Recently, I was responding to a question on the TDD list and found myself writing this:
Although there's only one use of the interface, you could think of it as a way of keeping a clean distinction between the naming of different domains (user and persistence). It makes managing package dependencies easier too.
which is what I've been meaning to say for ages. The reason we're keen on discovering interfaces in our code is that we think they're a good way of expressing concepts in a domain.
If I'm writing a ring tones store (the video store folded last year) and I need to look up, say, the customers that were active last month, I'll ask a SalesLedger object. So, what type is SalesLedger? If it's a class then my marketing module will have a dependency on whatever persistence framework I use. If my SalesLedger class is clean and delegates to some further persistence type then I've only deferred the problem. I'm importing, directly or indirectly, the persistence packages into my domain code. If I do the same with a few other frameworks (printing, display, network, etc.) then I'll have tied down my domain module with third party dependencies. The module dependency chain looks like this:

There are two problems with this, one obvious and one subtle. The obvious point is that I've raised the risk of inflexible code. One day I'll have to rip out a messy chain of dependencies to get to some code I want to change. Now, because I'm another World's Greatest Software Developer, I'll be careful not to embed the dependency too deeply and keep my packages clean and layered, but that's intellectual overhead I could do without. When SalesLedger is an interface, I have a clear distinctions between the domains of marketing and persistence, and I cannot let the abstractions leak through. If I do this for all my external dependencies, I can package up my domain code and use it in all sorts of ways I haven't thought of yet. The top-level Application then becomes a matchmaker, introducing all the modules to each other and helping them get started.

The more subtle issue is that SalesLedger, the interface I use in the body of my code, is in a different domain from the HibernateLedger, a class that implements it (and maybe some other interfaces). The code that uses a SalesLedger is concerned with marketing and payments, the code that uses a HibernateLedger is concerned with setting up connections. There may only be one implementation of an interface, but the two types are addressing different things.
Is this breaking YAGNI? I don't think so (although there are others that do). I'm not adding features I haven't identified a need for yet. Part of the deal with YAGNI is that I make the code as expressive of my current intentions as I can, and I think I'm expressing the needs of the domain code needs more clearly by limiting its dependency to an interface that defines just the services it needs from other parts of the system.
n.b. Gulliver image taken from news.bbc.co.uk
7 comments:
Hey Steve -- I posted on my blog about a technique I am using that is heavily inspired by Mock Objects. Thought you might like to check it out (couldn't find any other way to get in touch) Client First Development
An interesting thought. We tend to write stub servers that we can control directly from the acceptance test code.

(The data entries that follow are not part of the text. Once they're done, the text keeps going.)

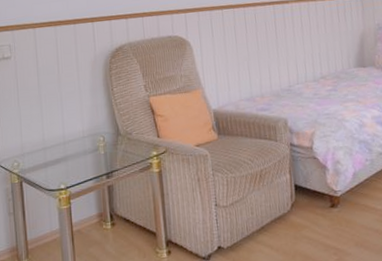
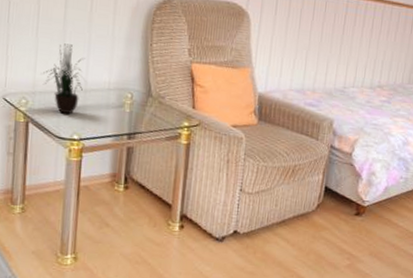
potted plant: none [28,105,62,168] -> present [43,43,85,115]

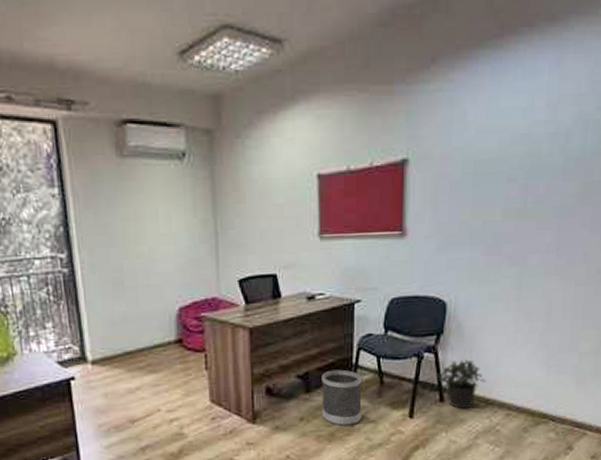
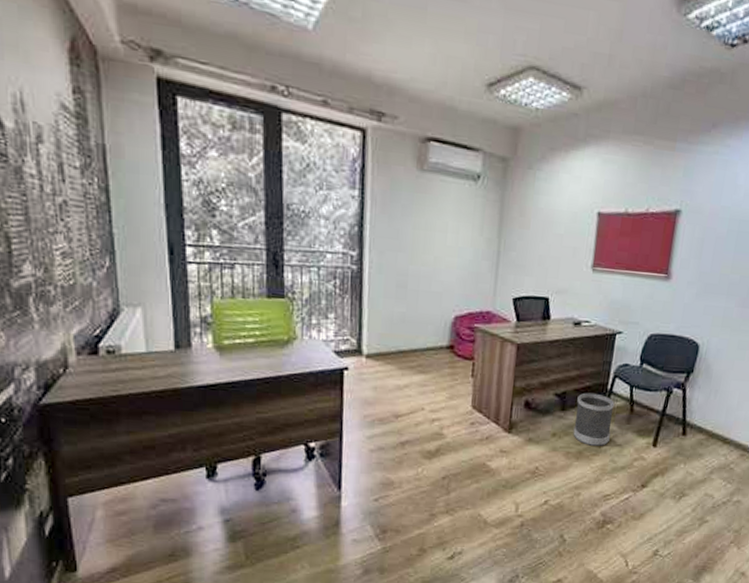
potted plant: present [436,359,486,410] -> none [682,399,727,445]

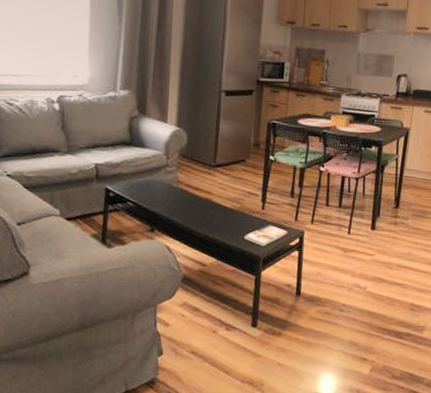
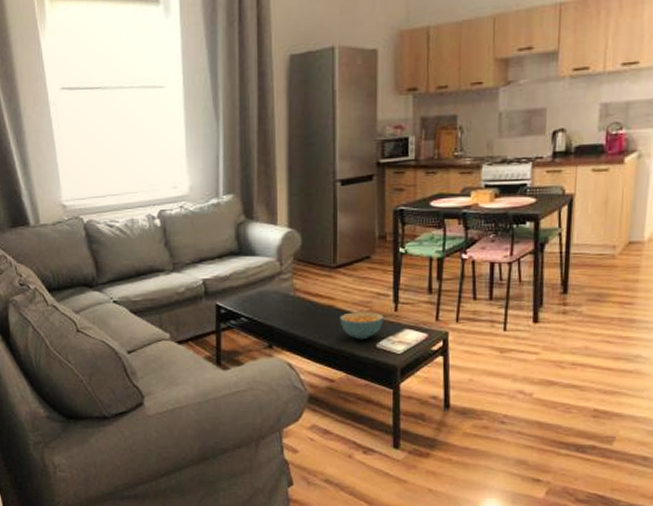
cereal bowl: none [215,206,253,232] -> present [340,312,384,340]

Why should SalesLedger have dependence on the persistence framework ? SalesLedger can be modeled as a domain entity with transparent persistence of JPA / Hibernate. You imports will only be JPA specific annotations (javax.persistence.*). If you do not like them either, u can use XML and have a clean domain object.
Cheers.
Good point, I'd prefer the external XML rather than tying my domain code to my DB schema.
That said, at some point I have to get to my EntityManagerFactory, which might have various environment-specific settings, so I'd want to abstract that away. Then I might or might not want to express my searches in terms of *QL, so perhaps that should be hidden behind an API. It's better but not perfect.
So, while I haven't chosen the best example, I think the point still has validity.
I should also point out that I am trying to be provocative here (my world is kinda narrow).
I don't think this is provocative, to me at least. As far as I know most people in DDD will extract an interface from their repositories and put that in the domain model assembly in these situations (though avoiding calling repositories from the domain entities is also a valid approach).
You can then use IoC or a Registry to get the implementation of the repository hooked up to the interface at run time.
My view is in this case you need an interface for the reasons you describe, so whilst I don't like little interfaces that have one implementation for situations like this I'm more than happy to do it.
You seem to take it further and extract high level interfaces to use between domain entities, which is different approach.
What I should have said at the end was:
"You seem to take it further and extract high level interfaces to use between domain entities, which is different approach and is also interesting."